Cattle feeding seems simple enough, but mixing different forages and ensuring they're getting proper nutrition can turn complicated quickly.
To that end, processing the feed is considered an important part of maintaining a healthy herd.
That can be as simple as throwing that feed into a tub grinder or bale shredder, both of which mix up different forages into one feed.
Livestock and Feed Extension Specialist Alexis Decorby details some of the benefits of using that equipment.
"Grinding low-quality forages actually makes that feed a little bit more palatable for that cattle. So essentially we can use a really high-quality forage and mix it down with that lower quality forage, such as slough hay or straw, and really make a balanced ration that can meet those animals' needs and be palatable as well."

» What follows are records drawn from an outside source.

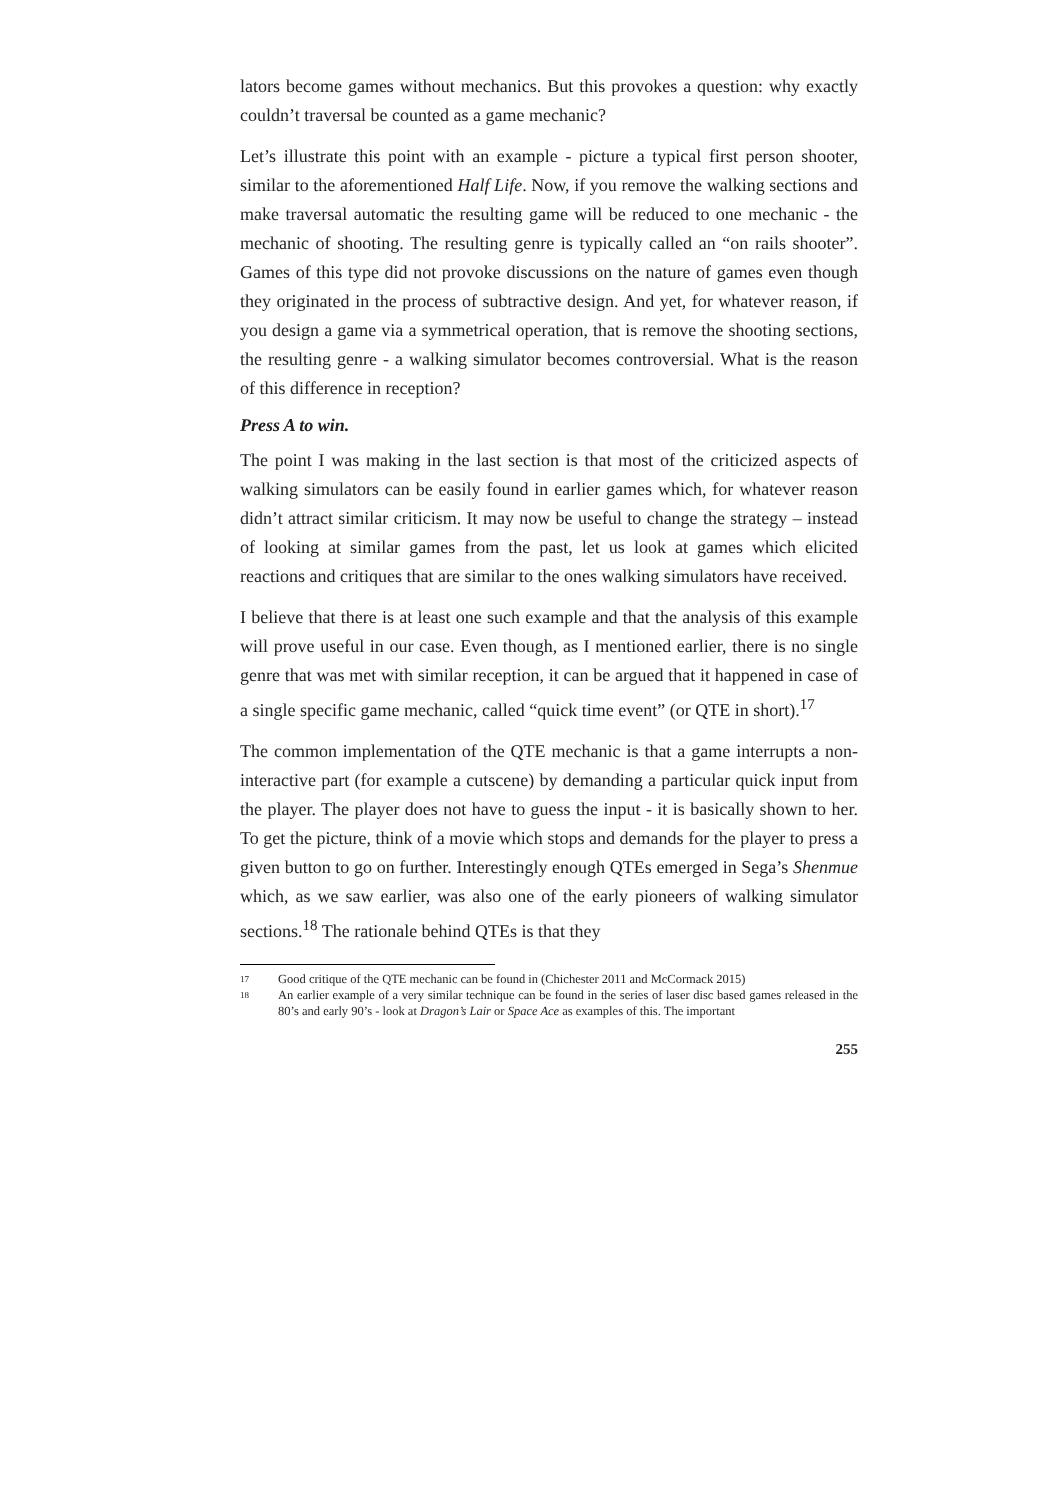lators become games without mechanics. But this provokes a question: why exactly couldn’t traversal be counted as a game mechanic?
Let’s illustrate this point with an example - picture a typical first person shooter, similar to the aforementioned Half Life. Now, if you remove the walking sections and make traversal automatic the resulting game will be reduced to one mechanic - the mechanic of shooting. The resulting genre is typically called an “on rails shooter”. Games of this type did not provoke discussions on the nature of games even though they originated in the process of subtractive design. And yet, for whatever reason, if you design a game via a symmetrical operation, that is remove the shooting sections, the resulting genre - a walking simulator becomes controversial. What is the reason of this difference in reception?
Press A to win.
The point I was making in the last section is that most of the criticized aspects of walking simulators can be easily found in earlier games which, for whatever reason didn’t attract similar criticism. It may now be useful to change the strategy – instead of looking at similar games from the past, let us look at games which elicited reactions and critiques that are similar to the ones walking simulators have received.
I believe that there is at least one such example and that the analysis of this example will prove useful in our case. Even though, as I mentioned earlier, there is no single genre that was met with similar reception, it can be argued that it happened in case of a single specific game mechanic, called “quick time event” (or QTE in short).<sup>17</sup>
The common implementation of the QTE mechanic is that a game interrupts a non-interactive part (for example a cutscene) by demanding a particular quick input from the player. The player does not have to guess the input - it is basically shown to her. To get the picture, think of a movie which stops and demands for the player to press a given button to go on further. Interestingly enough QTEs emerged in Sega’s Shenmue which, as we saw earlier, was also one of the early pioneers of walking simulator sections.<sup>18</sup> The rationale behind QTEs is that they
<sup>17</sup> Good critique of the QTE mechanic can be found in (Chichester 2011 and McCormack 2015)
<sup>18</sup> An earlier example of a very similar technique can be found in the series of laser disc based games released in the 80’s and early 90’s - look at Dragon’s Lair or Space Ace as examples of this. The important
255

The mixing of different types of feed can also help out with picky eaters since cattle can avoid lower quality feed in unmixed batches.
"They typically want those good pieces of feed, whether that's a long hay, they're not really keen on eating that straw so they will certainly pick through it, but it certainly helps by processing," said DeCorby, "We're able to break out those stems and that essentially allows for greater consumption."
Wastage can also go down from mixed feed, though the number does change based on how it's fed to cattle.
When we feed bales at round feeders we might see up to 25 per cent wastage," said DeCorby, "You can see a little bit less with that processor, almost essentially no wastage. Of curse that will still change as to whether you feed on the snow or not, you may still see a little bit of wastage, about 12 per cent."
Something else to keep an eye on when mixing feeds is to keep a good amount of fiber in their diet, to help with digestion.
"The one thing you want to be aware of while processing is that we still have physically effective neutral detergent fiber in the ration," said DeCorby, "What that actually does is it helps the animal to ruminate and kind of increase the rate of excretion, and that helps keep the forage PH rate at a good level."